DOCUMENT EXCERPT START
2006-09-02 11:44:40 · 16 answers · asked by spicylikepepper 1 in Family & Relationships Marriage & Divorce

16 answers

i know a couple that couldn't get along. the husband moved into his sons room. permanently and forever. those bunk beds came in handy

2006-09-02 11:49:44 · answer #1 · answered by Ms Berry Picker 6 · 1 0

Anything is possible. Ive heard of this arrangement many times before but has always caused more problems than good. You have justifiable reasons for doing so, but living in the same house with your husband knowing what he is, is probably going to tear you apart. And its not going to do your son any good either. You might be better off if you have a friend to go to or a relative that would help. I seriousily doubt if youre going to like this in a short time. None of those I helped did. Good luck and if you need further advice email me .

2006-09-02 18:53:59 · answer #2 · answered by Arthur W 7 · 0 0

No, i havent, i mean ive been seperated but never like that.. although u may think ur saving ur child from heartache all ur doing is prolonging the enevitable, so eventually she will have to go through the pain..

I think if u handle it properly with ur husband perhaps it can work, but i have a feeling that enevitably their will be a problems, eventually he's going to want to go out and so are u, and someone has to decide who is going to be the "babysitter" that night.. or he will want people calling the house, it will eventually become a very unhappy household and unfortunately i fear that ur child will eventually be affect by this if things arent handled correctly ..
DOCUMENT EXCERPT END
MATERIAL PROVIDED START
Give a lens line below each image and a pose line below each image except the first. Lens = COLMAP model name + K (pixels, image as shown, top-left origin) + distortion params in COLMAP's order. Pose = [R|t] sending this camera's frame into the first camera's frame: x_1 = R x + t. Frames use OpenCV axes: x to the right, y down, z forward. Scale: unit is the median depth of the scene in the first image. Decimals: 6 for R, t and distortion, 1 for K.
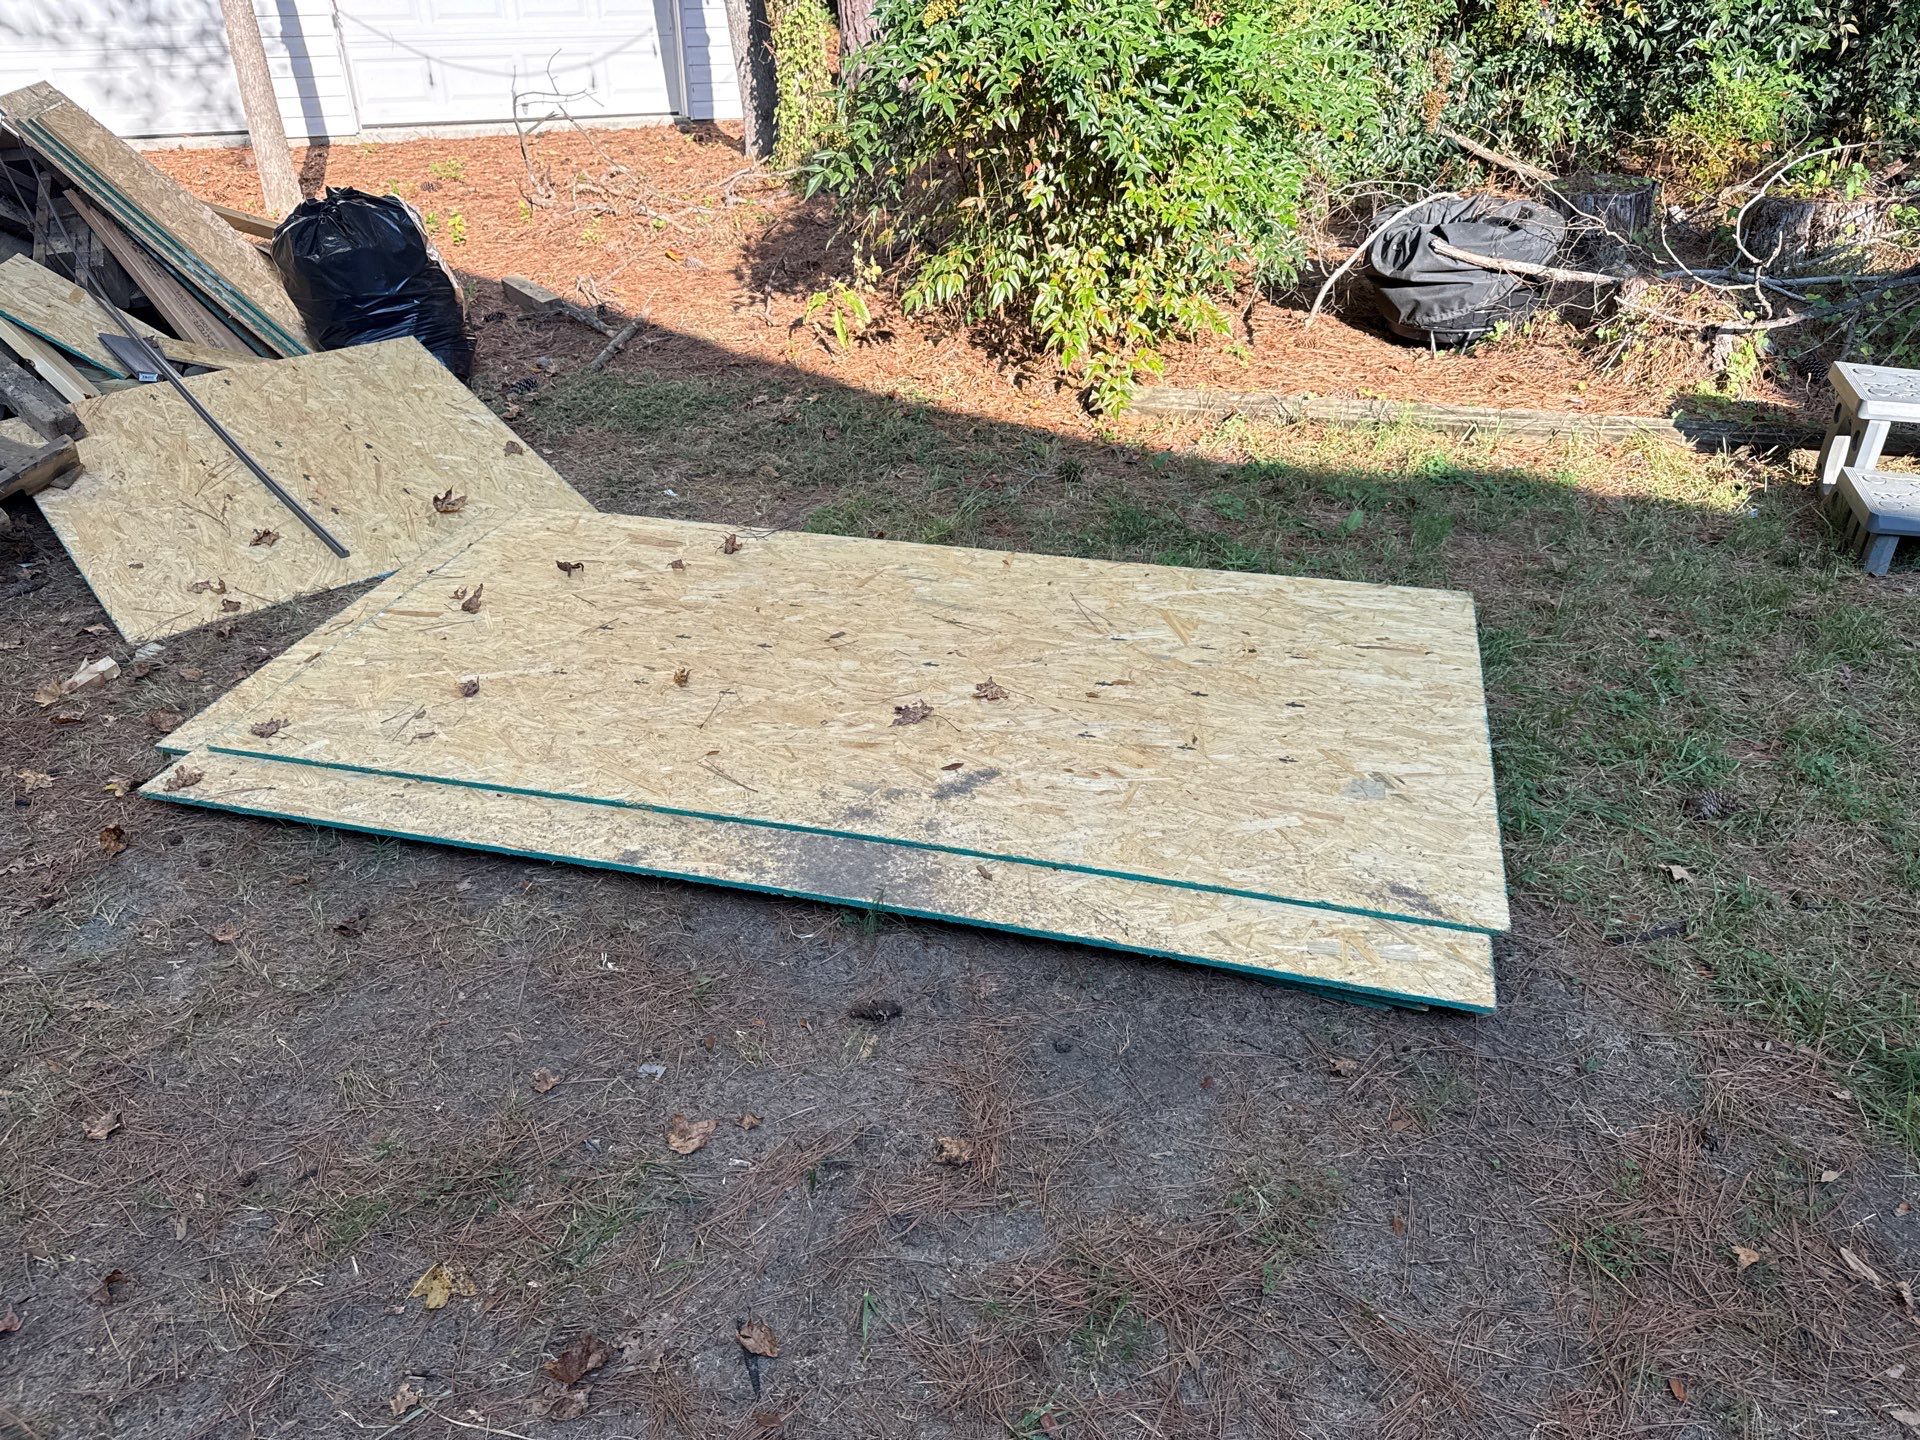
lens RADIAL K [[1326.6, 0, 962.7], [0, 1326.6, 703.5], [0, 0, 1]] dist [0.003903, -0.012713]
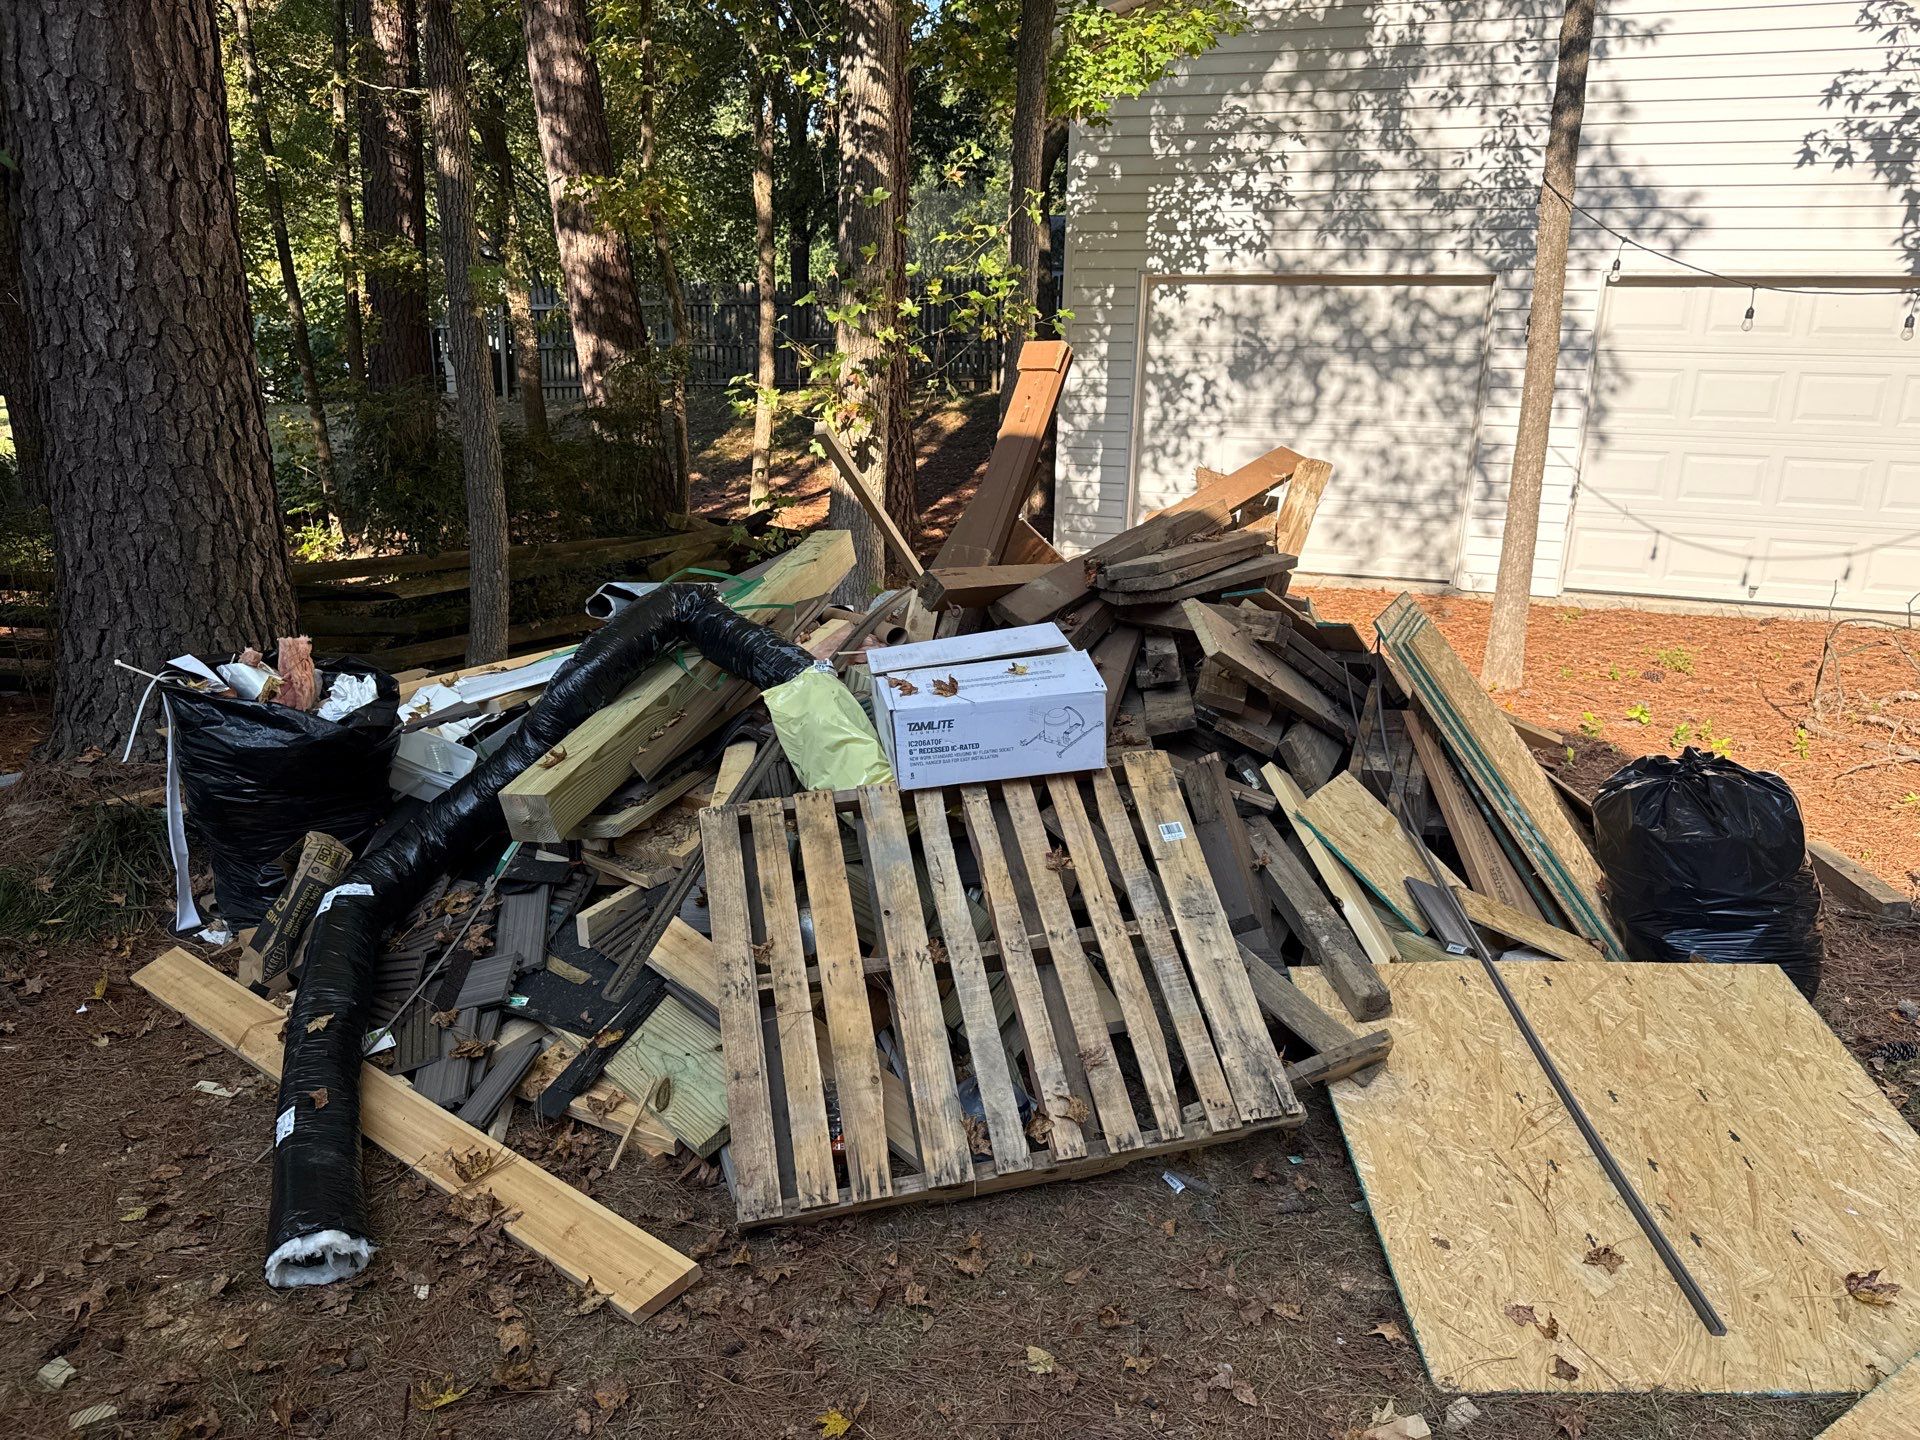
MATERIAL PROVIDED END
| WORK TO COMPLETE |
**1)** Answer these about the answer thread:
(a) Under which category and subcategory was the question asked?
(b) According to answer #1, where did the husband move?
(c) Which user posted answer #2?
**2)** Duplicate the passage of the answer thread from "2006-09-02 11:49:44 ·" up to and including "through the pain..".

| REPLIES |
**1)**
(a) Family & Relationships, Marriage & Divorce
(b) Into his son's room
(c) Arthur W

**2)**
2006-09-02 11:49:44 · answer #1 · answered by Ms Berry Picker 6 · 1 0

Anything is possible. Ive heard of this arrangement many times before but has always caused more problems than good. You have justifiable reasons for doing so, but living in the same house with your husband knowing what he is, is probably going to tear you apart. And its not going to do your son any good either. You might be better off if you have a friend to go to or a relative that would help. I seriousily doubt if youre going to like this in a short time. None of those I helped did. Good luck and if you need further advice email me .

2006-09-02 18:53:59 · answer #2 · answered by Arthur W 7 · 0 0

No, i havent, i mean ive been seperated but never like that.. although u may think ur saving ur child from heartache all ur doing is prolonging the enevitable, so eventually she will have to go through the pain..